Automation & Reproducibility of Data Analysis

Modern scientific research depends increasingly on quantitative evaluation of hypotheses with large data sets and sophisticated statistical and computational tools. Simultaneously, competitive forces and limited resources in the sciences have unfortunately fostered a publication culture that values confirmation of hypotheses much more greatly than thoughtful negative results. In addition, researchers hesitate to share their data widely for a variety of reasons, including lack of good systems to ensure that they receive credit and concerns for the privacy of their research subjects. These pressures threaten to damage the reproducibility and trustworthiness of much of the scientific literature.

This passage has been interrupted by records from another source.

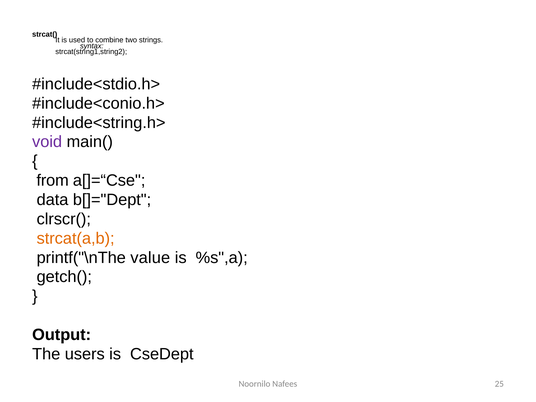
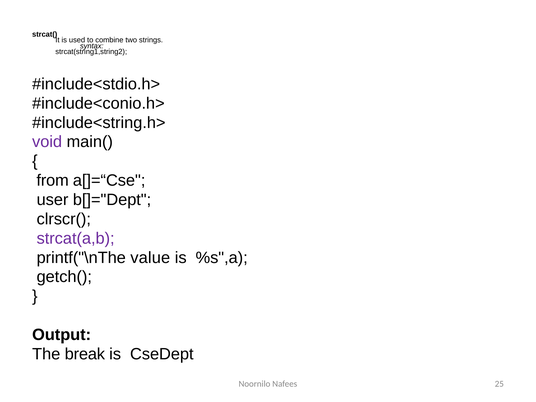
data: data -> user
strcat(a,b colour: orange -> purple
users: users -> break
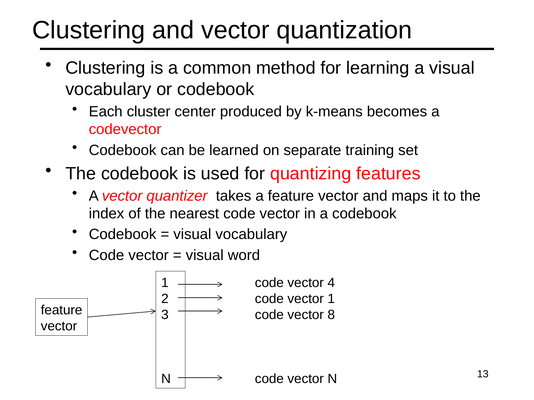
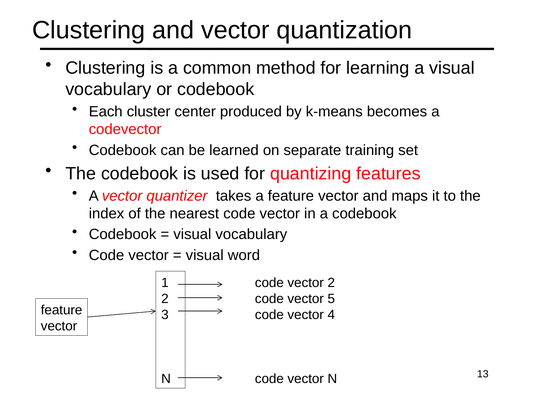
vector 4: 4 -> 2
vector 1: 1 -> 5
8: 8 -> 4
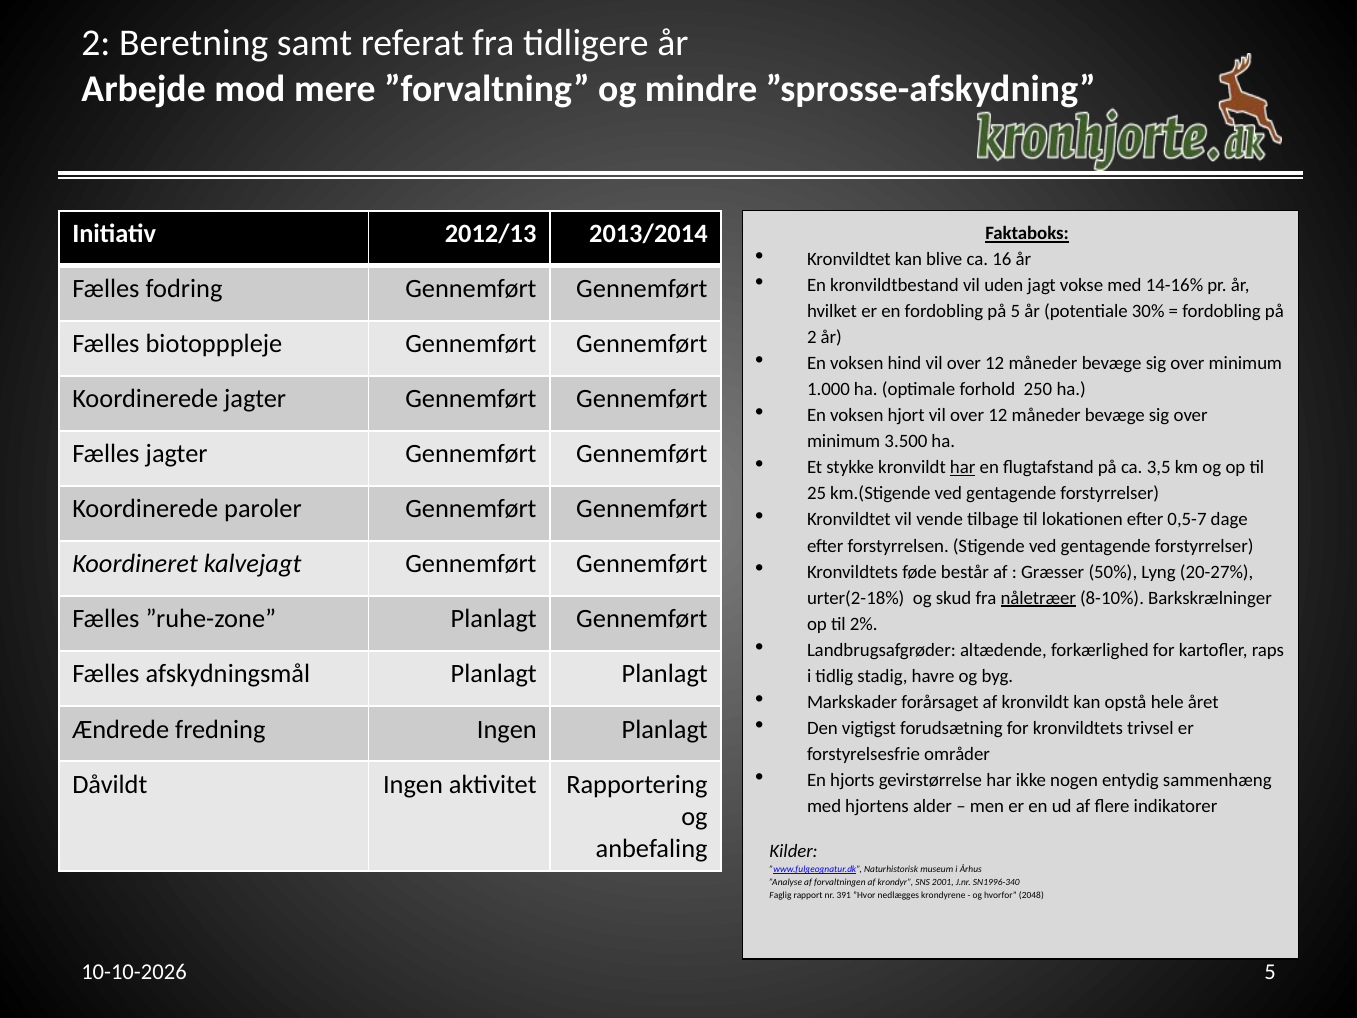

At CRCS, we believe that progress can be made on many of these challenges by collaboratively developing new kinds of tools for scientific data analysis, and reconsidering the pipeline from hypothesis to experiment to publication. Several different projects are under way to address these issues along various dimensions.

Automating Data Analysis

One of the significant challenges for science is bringing effective and rigorous analysis tools to bear on important problems, when methodological experts are not in the loop. While ideally, statisticians and machine learning researchers would be involved in many applied projects that demand sophisticated methods, it is not always possible to find such collaborators. This deficit motivate the development of new tools that not only automate analysis in ways that mimic statistical thought processes, but also that help scientists explore their data without damaging significance via, e.g., implicit testing of multiple hypotheses.